El puertorriqueño Óscar Collazo defendió con éxito sus cinturones del peso mínimo de la AMB y la OMB tras imponerse con claridad al mexicano Jesús Haro en el Honda Center de Anaheim, California, en una pelea que terminó antes del séptimo asalto tras la intervención de la esquina del retador.
Collazo controla la pelea desde el primer momento
La defensa de Óscar Collazo dejó pocas dudas sobre la superioridad del campeón. Desde los primeros compases del combate, el puertorriqueño marcó el ritmo y controló la distancia, administrando el enfrentamiento con tranquilidad y sin asumir riesgos innecesarios.
Lejos de buscar una resolución precipitada, Collazo optó por un plan de desgaste progresivo, acumulando golpes con paciencia y trabajando especialmente los ataques al cuerpo, una estrategia que comenzó a pasar factura al retador mexicano.
Mientras avanzaban los asaltos, el campeón mantuvo el control del combate, conectando con mayor frecuencia y neutralizando cualquier intento ofensivo de Jesús Haro.

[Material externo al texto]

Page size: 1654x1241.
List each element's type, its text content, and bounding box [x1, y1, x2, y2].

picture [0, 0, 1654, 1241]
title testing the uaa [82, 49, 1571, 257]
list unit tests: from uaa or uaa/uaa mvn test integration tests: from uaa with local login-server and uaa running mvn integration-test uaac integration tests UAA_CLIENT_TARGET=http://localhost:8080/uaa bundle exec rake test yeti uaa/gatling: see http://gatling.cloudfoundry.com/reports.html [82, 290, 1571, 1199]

El castigo obliga a la esquina de Haro a detener la pelea
El momento decisivo llegó en el sexto asalto, cuando la presión constante de Collazo y una serie de golpes claros comenzaron a provocar un castigo evidente sobre el púgil mexicano.

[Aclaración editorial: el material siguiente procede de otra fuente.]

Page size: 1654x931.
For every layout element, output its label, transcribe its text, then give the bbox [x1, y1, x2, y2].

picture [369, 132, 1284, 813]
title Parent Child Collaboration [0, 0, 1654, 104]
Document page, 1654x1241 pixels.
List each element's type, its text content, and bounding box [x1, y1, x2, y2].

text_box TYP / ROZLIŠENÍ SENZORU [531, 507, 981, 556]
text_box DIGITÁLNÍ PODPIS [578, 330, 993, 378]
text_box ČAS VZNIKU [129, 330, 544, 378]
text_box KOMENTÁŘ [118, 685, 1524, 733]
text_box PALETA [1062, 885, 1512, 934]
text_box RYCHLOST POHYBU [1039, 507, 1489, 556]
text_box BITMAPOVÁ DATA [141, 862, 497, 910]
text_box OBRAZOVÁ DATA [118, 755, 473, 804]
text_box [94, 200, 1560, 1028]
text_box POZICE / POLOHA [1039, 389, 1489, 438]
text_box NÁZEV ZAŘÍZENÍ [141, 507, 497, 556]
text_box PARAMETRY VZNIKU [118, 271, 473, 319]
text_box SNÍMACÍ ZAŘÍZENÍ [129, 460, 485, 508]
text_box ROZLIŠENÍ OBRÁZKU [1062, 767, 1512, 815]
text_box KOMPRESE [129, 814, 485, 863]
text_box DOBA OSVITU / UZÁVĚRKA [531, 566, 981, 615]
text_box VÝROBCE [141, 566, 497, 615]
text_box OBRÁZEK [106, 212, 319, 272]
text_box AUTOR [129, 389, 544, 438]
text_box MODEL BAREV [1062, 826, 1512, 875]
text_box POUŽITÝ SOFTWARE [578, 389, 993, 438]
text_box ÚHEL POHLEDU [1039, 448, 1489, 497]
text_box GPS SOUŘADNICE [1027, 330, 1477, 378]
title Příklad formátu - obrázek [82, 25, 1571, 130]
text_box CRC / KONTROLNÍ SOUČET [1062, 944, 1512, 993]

Tras ese round, y ante el desgaste acumulado, la esquina de Haro tomó la decisión de detener el combate antes del inicio del séptimo asalto, evitando así que el castigo continuara.

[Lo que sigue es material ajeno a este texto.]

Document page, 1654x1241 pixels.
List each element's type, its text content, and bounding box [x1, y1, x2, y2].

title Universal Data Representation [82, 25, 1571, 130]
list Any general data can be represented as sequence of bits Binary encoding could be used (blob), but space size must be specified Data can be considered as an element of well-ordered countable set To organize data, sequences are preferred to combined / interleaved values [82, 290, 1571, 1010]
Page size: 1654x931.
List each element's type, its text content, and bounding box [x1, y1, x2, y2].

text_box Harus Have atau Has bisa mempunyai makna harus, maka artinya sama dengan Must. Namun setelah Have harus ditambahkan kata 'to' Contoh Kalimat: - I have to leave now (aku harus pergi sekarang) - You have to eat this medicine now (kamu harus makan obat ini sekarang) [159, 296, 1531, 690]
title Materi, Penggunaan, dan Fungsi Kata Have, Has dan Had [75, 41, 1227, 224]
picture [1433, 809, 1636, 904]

La decisión confirmó lo que ya se veía sobre el ring: Collazo había controlado la pelea de principio a fin, mostrando su superioridad técnica y táctica en la división mínima.
Collazo mantiene su invicto y refuerza su dominio
Con esta victoria, Óscar Collazo mantiene su condición de invicto, elevando su récord profesional a 14 victorias, 11 de ellas por nocaut.
Por su parte, Jesús Haro queda con un registro de 13 triunfos y 4 derrotas, con 2 nocauts en su carrera.
El triunfo reafirma a Collazo como uno de los nombres dominantes del peso mínimo, una categoría donde el puertorriqueño continúa consolidando su reinado tras sumar otra defensa exitosa de sus títulos mundiales.
De cara al futuro, el campeón podría enfrentarse a retadores obligatorios o posibles combates de unificación, en un escenario que podría definir quién domina realmente una de las divisiones más técnicas del boxeo.